In the present study, the incidence of nephrotoxicity tended to be higher in patients treated with VCM than in those treated with DAP. We excluded a study in which the VCM arm permitted gentamicin combination therapy [37], which might increase the risk of nephrotoxicity [38,39]. The risk factors reported for VCM-induced nephrotoxicity include trough-guided dosing, in which the target trough concentrations are 15–20 µg/mL [40]. The upper threshold of the target trough range was 20 µg/mL in six of the seven selected studies in the present meta-analysis, which may have had a considerable impact on the results.
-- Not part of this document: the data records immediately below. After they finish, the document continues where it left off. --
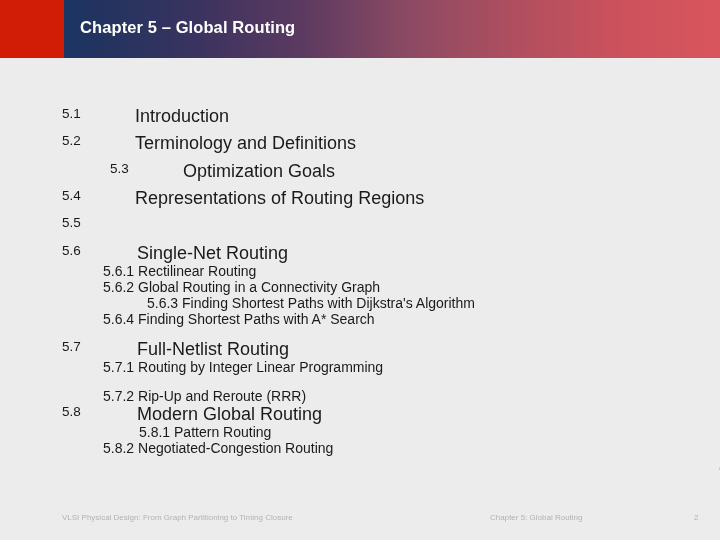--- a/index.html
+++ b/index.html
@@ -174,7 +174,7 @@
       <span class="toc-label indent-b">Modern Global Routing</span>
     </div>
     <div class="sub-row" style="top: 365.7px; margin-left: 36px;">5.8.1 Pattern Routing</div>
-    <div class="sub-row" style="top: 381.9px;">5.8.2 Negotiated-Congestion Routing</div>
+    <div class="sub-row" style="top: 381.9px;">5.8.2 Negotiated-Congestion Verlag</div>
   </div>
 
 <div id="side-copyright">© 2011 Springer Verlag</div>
The rate of CPK elevation was significantly higher in patients treated with DAP than with VCM. Trough concentrations of ≥19.5 or 24.3 µg/mL have been demonstrated as risk factors for CPK elevation upon treatment with DAP [41,42,43,44].
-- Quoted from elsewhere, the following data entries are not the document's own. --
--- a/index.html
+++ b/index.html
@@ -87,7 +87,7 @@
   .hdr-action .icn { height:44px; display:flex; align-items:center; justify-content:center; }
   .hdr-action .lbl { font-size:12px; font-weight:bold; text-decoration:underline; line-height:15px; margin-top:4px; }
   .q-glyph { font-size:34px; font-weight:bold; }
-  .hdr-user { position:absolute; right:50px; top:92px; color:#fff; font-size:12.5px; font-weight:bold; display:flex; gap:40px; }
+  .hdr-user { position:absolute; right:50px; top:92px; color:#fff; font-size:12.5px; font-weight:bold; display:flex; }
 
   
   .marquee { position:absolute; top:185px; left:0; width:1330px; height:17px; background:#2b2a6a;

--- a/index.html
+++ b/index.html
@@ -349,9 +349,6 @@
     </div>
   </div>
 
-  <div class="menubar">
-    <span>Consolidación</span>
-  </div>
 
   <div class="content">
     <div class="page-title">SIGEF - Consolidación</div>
There are several limitations to the present study. First, although adjustment for potential confounding factors using propensity score matching or matched case-control was conducted, five of the seven studies selected for the meta-analysis were retrospective. A considerable number of patients in the DAP group were switched from VCM, which may have influenced the results. Second, we did not prospectively register the study in a systematic review protocol in an international database. However, as we have conducted our study in accordance with PRISMA2020, we consider the results of the study to be valid. Third, because no negative findings were reported, publication bias should be considered. Fourth, our meta-analysis did not include studies that evaluated the efficacy and safety of VCM based on AUC-guided dosing according to the latest recommendations [40,45,46]. Trough-guided dosing tended to increase the risk of nephrotoxicity more strongly than AUC-guided dosing in the meta-analysis [40]. Fifth, only one study used a regimen that included a loading dose. Casapao et al. demonstrated that early VCM exposure increased the treatment success in patients with MRSA infective endocarditis [47]. A VCM loading dose is essential to achieve an early target concentration [6,45]. Sixth, patients with MRSA bacteremia tend to have complications such as infective endocarditis, osteomyelitis, abscesses, and prosthetic-device-related infections, which often require non-pharmacological treatments such as surgery, drainage, and device removal [5,6,7]. These factors may have had a significant impact on the results. Seventh, DAP has been shown to be inactivated by pulmonary surfactants [48] and is, therefore, not recommended for the treatment of pneumonia [6]. Six of seven studies included in our meta-analysis excluded patients with pneumonia as the source of bacteremia, but it is unclear whether that was also the case for the study by Cheng et al. [16]. Finally, MIC values obtained by E-test are generally higher than those obtained by the BMD method, and only one study in our analysis employed BMD for MIC testing [20]. However, the BMD study included a substantial number of patients (262), and DAP was a significantly more effective treatment than VCM in that study [20], which might support the conclusion even though it was one study.

5. Conclusions

Our systematic review and meta-analysis suggest DAP may be preferable as the first choice of antibiotic for the treatment of intermediate- and high-risk sources of bacteremia by MRSA with VCM MIC > 1 µg/mL. Although there is the caveat that the majority of included studies determined MIC by the E-test and Microscan method, the higher treatment success rate with daptomycin compared to VCM was consistent, regardless of the VCM MIC test method used.